*** Task inputs Section Begins ***

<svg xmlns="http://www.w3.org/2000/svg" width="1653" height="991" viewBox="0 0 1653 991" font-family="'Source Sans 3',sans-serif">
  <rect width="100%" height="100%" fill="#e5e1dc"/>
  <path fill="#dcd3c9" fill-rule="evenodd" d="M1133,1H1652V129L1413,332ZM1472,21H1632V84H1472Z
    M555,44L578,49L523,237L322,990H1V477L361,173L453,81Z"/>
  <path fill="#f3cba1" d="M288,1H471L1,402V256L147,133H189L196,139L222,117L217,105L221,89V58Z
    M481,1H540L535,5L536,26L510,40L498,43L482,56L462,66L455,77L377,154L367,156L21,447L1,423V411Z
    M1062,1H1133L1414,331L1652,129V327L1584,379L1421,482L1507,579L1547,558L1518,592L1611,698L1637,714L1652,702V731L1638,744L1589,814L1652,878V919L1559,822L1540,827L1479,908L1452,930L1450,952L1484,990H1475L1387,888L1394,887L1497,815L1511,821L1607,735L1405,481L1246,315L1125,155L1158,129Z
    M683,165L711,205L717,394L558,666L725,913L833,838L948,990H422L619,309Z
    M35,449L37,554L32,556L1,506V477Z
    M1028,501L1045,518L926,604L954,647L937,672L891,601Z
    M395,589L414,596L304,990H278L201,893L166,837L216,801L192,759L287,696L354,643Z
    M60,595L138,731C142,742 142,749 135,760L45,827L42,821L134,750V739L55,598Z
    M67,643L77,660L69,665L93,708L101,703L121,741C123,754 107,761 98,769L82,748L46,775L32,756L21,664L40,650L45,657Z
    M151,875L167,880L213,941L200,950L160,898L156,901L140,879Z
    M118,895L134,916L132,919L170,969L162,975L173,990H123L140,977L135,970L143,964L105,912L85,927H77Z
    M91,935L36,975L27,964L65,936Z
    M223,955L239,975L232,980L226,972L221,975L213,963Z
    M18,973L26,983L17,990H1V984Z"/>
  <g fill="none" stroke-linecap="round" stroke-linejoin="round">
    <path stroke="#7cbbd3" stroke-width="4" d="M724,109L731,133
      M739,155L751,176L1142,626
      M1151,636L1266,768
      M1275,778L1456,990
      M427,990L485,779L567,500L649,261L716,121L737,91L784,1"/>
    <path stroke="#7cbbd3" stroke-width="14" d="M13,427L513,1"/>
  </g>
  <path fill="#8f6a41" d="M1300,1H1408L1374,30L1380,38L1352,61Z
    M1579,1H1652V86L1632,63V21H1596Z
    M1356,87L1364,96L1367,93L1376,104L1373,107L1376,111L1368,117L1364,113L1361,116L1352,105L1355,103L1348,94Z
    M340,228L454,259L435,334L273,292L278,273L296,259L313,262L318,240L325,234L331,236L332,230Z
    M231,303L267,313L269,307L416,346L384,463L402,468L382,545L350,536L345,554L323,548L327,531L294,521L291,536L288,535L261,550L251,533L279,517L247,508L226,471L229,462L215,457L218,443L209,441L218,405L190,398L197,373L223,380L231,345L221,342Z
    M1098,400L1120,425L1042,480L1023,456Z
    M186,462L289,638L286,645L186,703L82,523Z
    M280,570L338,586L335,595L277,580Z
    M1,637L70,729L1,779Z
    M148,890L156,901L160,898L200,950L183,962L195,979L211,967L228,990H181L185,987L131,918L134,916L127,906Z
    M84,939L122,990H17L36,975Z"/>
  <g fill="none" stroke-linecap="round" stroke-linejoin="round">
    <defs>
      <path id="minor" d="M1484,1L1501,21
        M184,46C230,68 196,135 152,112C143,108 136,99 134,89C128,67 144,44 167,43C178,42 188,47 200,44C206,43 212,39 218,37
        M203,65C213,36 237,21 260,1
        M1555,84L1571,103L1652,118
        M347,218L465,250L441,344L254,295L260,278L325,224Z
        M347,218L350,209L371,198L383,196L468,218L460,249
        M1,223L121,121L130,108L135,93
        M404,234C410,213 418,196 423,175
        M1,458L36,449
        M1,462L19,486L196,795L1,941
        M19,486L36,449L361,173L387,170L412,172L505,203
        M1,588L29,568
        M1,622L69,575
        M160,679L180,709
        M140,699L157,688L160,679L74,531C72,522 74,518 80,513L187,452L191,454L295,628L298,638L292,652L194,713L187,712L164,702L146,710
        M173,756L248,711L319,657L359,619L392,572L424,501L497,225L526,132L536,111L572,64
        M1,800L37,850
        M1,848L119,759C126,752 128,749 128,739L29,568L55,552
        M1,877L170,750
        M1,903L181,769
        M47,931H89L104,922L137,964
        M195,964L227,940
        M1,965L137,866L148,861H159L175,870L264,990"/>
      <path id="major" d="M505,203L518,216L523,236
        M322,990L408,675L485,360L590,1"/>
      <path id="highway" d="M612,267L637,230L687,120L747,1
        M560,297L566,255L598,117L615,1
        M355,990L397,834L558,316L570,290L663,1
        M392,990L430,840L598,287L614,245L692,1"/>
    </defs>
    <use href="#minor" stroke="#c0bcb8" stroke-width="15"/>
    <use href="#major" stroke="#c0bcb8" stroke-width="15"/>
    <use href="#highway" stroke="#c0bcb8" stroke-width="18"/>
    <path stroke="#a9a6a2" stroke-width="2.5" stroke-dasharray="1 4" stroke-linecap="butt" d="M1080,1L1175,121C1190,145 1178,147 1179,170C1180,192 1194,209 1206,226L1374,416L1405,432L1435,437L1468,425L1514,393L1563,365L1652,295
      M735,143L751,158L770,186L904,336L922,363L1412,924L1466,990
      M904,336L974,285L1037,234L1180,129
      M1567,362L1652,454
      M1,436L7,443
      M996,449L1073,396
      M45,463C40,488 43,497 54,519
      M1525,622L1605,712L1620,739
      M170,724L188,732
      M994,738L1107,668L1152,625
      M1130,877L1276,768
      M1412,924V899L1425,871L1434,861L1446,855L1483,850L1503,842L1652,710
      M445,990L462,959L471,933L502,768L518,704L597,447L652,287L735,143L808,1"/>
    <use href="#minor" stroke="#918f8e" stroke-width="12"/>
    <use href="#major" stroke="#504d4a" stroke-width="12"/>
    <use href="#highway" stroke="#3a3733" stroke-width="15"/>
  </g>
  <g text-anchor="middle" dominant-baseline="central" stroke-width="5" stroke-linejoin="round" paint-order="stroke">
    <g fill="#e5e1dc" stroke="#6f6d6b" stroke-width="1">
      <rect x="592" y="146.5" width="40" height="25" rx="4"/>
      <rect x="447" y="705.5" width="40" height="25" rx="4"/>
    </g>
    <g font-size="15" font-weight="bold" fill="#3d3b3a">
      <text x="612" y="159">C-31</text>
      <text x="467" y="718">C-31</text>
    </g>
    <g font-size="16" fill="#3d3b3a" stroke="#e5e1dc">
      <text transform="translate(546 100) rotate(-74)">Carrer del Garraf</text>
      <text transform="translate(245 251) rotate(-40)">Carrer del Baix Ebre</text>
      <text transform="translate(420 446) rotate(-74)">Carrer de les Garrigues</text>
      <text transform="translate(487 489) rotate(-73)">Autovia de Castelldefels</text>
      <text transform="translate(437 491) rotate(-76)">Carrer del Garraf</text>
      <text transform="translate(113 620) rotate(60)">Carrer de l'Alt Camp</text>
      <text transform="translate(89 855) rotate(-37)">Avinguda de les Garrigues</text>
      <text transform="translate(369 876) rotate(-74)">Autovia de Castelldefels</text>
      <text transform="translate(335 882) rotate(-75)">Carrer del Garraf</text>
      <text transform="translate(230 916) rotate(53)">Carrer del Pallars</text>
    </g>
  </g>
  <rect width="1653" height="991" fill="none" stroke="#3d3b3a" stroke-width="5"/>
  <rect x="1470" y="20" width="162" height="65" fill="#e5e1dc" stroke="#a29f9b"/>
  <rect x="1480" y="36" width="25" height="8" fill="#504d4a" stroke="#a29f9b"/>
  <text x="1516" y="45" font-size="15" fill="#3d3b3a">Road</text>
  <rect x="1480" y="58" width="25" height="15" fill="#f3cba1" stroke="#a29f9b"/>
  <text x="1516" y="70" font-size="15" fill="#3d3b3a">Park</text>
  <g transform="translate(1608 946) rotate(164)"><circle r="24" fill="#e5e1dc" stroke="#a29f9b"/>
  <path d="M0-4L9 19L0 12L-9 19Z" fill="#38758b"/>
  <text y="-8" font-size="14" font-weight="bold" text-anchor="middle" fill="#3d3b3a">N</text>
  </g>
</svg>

*** Task inputs Section Ends ***
*** Task inputs Section Begins ***

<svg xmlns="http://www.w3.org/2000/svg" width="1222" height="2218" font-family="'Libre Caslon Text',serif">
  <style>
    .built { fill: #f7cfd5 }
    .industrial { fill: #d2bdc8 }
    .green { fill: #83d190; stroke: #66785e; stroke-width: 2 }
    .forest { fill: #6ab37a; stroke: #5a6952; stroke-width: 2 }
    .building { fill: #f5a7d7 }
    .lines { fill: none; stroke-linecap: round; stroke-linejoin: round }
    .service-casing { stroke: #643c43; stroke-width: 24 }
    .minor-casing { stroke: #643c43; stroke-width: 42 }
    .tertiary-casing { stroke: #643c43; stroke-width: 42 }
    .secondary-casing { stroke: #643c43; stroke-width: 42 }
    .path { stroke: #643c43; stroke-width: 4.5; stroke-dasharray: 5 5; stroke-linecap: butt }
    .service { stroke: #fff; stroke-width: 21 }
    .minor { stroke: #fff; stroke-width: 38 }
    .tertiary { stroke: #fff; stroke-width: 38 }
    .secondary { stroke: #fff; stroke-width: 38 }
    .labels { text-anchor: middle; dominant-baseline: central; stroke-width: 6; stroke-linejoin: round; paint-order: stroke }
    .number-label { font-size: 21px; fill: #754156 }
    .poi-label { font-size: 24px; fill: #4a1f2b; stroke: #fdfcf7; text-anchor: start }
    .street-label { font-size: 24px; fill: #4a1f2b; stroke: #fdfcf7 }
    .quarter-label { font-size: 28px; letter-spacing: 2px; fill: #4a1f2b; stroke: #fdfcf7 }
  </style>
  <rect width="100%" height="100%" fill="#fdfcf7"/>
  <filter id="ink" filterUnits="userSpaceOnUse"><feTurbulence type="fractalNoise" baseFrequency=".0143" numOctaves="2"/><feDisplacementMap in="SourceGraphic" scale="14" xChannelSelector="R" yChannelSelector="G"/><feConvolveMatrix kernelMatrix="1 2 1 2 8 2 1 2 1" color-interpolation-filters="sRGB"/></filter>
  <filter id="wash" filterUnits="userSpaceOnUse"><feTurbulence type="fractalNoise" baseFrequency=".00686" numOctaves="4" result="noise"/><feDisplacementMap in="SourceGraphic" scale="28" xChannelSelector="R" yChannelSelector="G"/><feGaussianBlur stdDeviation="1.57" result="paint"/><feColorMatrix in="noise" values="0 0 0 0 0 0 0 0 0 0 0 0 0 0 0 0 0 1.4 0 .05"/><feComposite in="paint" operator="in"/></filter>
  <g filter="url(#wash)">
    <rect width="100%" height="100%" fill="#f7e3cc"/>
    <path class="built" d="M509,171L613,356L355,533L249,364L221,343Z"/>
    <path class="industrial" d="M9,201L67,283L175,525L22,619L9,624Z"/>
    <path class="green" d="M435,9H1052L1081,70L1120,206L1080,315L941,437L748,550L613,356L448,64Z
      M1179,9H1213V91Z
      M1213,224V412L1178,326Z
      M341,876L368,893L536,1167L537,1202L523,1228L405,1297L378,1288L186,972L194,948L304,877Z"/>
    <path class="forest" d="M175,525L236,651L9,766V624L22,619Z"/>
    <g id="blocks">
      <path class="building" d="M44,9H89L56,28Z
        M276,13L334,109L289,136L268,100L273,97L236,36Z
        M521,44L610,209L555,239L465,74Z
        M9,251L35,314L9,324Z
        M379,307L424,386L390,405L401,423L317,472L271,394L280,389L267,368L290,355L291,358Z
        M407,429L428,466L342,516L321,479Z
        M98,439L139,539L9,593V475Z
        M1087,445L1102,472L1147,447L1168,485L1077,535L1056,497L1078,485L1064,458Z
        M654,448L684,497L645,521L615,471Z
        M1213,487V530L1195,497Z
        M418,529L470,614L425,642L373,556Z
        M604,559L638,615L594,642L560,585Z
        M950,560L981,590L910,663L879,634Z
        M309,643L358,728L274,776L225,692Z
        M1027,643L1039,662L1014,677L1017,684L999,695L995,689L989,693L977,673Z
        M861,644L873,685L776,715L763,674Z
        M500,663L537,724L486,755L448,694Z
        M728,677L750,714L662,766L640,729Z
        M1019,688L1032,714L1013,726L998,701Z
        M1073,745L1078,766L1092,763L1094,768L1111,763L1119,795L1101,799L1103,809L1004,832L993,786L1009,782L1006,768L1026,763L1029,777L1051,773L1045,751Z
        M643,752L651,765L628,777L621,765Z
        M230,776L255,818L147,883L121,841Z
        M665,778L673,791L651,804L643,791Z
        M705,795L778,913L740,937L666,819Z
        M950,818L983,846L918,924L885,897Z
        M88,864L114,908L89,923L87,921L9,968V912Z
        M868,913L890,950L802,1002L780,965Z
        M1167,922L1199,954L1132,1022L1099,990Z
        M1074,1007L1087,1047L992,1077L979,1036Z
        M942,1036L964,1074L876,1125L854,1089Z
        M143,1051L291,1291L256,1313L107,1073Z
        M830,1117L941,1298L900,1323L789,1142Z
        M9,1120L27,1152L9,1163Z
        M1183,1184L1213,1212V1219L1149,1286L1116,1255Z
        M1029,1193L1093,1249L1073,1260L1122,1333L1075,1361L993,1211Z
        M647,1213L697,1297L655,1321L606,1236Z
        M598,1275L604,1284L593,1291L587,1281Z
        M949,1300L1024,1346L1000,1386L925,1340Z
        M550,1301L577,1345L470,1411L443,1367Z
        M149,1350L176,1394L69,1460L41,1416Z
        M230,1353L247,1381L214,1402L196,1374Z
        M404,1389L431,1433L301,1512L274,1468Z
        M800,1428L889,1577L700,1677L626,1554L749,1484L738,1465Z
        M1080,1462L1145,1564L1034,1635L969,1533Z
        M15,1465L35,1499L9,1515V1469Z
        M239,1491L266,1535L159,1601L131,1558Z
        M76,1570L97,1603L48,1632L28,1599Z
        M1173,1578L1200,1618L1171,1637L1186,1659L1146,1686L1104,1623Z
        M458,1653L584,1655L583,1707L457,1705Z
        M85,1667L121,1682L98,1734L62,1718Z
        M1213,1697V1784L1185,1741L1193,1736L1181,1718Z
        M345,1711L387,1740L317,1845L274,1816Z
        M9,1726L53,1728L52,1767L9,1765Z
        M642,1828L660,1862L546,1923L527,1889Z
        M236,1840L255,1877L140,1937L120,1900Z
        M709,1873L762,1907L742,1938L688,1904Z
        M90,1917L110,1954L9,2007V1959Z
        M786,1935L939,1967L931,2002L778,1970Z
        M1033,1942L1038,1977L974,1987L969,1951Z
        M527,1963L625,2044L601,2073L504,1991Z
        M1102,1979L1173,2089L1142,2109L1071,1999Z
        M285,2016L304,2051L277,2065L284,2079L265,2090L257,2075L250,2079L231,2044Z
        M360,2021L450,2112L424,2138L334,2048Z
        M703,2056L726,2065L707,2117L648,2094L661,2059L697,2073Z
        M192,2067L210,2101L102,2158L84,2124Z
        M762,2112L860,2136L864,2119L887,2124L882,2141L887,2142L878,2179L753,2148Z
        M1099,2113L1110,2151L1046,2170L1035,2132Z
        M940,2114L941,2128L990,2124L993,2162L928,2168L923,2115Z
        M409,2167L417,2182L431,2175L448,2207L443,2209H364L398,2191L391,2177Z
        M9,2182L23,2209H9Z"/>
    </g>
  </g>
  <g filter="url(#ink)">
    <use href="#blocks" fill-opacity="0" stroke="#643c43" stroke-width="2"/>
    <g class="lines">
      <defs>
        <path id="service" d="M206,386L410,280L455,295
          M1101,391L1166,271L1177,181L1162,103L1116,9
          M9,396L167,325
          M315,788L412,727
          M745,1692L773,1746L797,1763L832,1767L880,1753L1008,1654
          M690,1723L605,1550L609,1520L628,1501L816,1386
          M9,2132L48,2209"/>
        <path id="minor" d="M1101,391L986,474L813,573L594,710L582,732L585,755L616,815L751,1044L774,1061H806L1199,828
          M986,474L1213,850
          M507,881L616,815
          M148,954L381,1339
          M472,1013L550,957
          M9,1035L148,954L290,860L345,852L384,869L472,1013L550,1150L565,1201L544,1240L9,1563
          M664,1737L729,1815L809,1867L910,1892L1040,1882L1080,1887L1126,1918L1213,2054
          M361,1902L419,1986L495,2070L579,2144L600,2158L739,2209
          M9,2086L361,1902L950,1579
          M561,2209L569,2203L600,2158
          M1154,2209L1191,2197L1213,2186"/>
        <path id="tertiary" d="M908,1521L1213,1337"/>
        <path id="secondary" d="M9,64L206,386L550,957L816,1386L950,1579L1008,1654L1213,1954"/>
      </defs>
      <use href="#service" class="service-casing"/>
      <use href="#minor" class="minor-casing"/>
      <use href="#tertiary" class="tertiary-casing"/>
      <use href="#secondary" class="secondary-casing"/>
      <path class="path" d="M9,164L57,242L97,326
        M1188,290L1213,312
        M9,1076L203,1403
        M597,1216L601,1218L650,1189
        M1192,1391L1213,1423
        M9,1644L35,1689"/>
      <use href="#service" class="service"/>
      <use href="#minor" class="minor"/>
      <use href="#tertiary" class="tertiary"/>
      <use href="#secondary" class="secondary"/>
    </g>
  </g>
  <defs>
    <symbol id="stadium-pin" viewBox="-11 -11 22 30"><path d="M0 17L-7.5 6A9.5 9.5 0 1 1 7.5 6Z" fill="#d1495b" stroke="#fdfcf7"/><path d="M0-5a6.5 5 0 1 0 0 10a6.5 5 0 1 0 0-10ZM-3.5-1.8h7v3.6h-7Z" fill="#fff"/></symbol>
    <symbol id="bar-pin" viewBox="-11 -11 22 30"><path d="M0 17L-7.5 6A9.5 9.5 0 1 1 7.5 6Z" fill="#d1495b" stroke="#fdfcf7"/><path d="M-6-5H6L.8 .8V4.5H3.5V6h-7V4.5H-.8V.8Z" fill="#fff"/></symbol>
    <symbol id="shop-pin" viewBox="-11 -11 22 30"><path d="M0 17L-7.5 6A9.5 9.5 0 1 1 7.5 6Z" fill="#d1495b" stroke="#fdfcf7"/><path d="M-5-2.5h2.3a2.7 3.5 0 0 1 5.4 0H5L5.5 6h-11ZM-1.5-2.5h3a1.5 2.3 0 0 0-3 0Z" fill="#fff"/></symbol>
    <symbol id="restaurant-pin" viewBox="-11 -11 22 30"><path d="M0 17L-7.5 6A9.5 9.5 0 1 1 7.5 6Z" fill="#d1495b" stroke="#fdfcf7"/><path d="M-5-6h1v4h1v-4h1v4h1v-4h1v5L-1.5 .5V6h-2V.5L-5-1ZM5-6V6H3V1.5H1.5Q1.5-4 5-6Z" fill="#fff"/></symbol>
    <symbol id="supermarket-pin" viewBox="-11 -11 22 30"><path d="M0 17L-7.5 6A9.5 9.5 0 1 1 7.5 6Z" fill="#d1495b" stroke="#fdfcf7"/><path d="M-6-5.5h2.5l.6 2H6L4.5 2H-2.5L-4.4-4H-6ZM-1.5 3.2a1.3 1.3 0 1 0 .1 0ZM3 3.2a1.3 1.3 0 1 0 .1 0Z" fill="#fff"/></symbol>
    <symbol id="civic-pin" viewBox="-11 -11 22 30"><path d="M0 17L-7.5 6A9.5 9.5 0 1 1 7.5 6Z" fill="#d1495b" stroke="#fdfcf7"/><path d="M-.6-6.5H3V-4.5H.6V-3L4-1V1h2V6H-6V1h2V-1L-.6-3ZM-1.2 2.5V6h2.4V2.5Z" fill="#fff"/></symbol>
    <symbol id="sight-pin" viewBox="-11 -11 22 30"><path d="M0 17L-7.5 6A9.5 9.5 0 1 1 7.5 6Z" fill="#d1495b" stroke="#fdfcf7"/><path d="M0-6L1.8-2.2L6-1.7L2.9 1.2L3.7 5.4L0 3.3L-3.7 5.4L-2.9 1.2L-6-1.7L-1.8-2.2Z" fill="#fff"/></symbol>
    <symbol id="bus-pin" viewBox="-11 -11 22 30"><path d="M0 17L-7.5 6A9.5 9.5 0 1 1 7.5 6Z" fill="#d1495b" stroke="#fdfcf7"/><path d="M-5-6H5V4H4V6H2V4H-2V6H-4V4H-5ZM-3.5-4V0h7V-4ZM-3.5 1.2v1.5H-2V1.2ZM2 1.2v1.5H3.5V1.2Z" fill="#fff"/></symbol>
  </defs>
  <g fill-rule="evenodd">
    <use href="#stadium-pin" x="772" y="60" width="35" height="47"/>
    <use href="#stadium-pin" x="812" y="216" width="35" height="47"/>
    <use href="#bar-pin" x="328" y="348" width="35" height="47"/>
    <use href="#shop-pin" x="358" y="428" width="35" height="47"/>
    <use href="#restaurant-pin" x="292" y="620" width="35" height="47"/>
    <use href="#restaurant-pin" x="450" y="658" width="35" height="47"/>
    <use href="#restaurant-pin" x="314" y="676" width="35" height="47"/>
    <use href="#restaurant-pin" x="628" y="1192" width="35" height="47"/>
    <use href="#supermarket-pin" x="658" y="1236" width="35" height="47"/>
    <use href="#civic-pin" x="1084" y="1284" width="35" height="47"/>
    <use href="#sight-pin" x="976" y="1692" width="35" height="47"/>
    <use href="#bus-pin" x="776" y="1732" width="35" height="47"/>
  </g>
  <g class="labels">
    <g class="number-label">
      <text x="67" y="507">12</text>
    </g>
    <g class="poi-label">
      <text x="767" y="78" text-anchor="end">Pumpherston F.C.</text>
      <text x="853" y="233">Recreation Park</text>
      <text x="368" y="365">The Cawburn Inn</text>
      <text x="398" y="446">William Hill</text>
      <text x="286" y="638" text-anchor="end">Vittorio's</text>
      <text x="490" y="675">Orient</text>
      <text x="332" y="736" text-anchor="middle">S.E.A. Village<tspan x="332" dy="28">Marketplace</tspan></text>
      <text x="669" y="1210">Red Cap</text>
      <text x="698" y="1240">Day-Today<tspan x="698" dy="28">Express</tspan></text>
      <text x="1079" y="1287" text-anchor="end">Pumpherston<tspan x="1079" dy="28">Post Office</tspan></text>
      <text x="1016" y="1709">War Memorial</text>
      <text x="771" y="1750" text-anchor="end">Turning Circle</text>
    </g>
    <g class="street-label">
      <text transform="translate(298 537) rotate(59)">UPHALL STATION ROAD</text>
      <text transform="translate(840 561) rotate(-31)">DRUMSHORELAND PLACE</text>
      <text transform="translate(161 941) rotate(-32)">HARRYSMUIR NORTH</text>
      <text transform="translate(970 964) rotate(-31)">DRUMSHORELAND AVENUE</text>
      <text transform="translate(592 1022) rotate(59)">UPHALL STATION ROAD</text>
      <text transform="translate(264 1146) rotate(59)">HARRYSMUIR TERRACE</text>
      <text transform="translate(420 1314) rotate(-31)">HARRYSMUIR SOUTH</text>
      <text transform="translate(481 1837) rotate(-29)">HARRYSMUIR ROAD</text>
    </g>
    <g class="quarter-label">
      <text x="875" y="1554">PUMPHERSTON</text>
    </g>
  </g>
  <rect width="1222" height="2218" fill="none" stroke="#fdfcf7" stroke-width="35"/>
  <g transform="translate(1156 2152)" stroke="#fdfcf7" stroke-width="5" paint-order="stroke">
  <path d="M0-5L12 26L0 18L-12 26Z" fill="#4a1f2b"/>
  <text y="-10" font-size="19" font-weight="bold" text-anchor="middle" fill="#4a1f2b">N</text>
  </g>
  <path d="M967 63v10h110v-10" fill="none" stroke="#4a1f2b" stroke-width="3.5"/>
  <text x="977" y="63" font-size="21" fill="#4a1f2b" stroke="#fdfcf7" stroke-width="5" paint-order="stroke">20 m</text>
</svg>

*** Task inputs Section Ends ***
*** Task inputs Section Begins ***

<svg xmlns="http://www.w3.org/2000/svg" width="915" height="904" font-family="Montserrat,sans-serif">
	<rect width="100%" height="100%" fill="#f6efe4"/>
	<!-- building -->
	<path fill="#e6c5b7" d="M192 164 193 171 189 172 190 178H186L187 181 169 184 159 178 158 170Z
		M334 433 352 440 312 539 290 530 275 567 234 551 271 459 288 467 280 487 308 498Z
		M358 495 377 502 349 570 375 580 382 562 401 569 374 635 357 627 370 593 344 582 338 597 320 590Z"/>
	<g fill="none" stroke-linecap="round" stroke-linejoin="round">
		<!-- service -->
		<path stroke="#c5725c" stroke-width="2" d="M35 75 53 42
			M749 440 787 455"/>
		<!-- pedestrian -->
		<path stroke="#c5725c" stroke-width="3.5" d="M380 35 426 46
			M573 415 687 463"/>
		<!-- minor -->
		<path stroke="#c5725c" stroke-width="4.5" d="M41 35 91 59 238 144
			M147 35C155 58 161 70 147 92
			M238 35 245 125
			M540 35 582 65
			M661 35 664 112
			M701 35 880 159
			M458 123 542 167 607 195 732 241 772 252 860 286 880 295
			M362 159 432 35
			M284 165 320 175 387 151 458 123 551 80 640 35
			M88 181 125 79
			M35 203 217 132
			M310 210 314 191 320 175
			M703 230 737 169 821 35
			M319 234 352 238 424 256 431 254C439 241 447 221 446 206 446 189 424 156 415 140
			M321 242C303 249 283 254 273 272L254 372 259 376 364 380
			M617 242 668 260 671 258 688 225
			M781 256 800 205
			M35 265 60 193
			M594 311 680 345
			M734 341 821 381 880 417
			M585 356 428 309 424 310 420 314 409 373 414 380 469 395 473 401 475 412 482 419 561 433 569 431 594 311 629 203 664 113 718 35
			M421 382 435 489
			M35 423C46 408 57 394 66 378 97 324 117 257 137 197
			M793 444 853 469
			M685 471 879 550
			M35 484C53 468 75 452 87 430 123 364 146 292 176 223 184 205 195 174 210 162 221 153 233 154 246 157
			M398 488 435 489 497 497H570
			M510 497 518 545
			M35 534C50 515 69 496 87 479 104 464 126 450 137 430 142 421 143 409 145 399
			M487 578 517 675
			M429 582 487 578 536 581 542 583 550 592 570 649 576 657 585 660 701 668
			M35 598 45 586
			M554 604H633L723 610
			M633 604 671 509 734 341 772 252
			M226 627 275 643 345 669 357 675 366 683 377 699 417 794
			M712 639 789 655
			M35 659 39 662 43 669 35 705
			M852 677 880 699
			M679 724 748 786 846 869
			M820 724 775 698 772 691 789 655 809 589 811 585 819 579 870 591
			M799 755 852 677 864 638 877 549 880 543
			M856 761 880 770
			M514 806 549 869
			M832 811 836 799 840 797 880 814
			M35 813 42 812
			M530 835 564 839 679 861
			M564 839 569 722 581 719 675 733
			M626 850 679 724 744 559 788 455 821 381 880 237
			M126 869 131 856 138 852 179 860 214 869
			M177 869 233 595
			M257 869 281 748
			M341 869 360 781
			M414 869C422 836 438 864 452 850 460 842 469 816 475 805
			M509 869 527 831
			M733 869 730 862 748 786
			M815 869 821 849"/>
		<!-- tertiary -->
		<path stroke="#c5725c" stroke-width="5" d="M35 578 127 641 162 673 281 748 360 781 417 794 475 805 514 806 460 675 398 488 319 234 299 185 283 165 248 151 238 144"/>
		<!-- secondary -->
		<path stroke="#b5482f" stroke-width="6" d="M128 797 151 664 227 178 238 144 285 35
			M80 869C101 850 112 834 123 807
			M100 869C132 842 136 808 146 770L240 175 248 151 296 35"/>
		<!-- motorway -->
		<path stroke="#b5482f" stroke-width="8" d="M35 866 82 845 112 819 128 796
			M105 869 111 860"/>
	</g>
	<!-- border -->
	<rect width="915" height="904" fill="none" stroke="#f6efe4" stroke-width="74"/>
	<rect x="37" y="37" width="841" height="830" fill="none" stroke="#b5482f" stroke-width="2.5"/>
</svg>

*** Task inputs Section Ends ***

Task directions:
Would you print exactly, and only, the lines of the data above from the line with "M223,955L239,975L232,980L226,972L221,975L213,963Z" through the line with "M1275,778L1456,990", inclusive?

Solution to this exercise:
    M223,955L239,975L232,980L226,972L221,975L213,963Z
    M18,973L26,983L17,990H1V984Z"/>
  <g fill="none" stroke-linecap="round" stroke-linejoin="round">
    <path stroke="#7cbbd3" stroke-width="4" d="M724,109L731,133
      M739,155L751,176L1142,626
      M1151,636L1266,768
      M1275,778L1456,990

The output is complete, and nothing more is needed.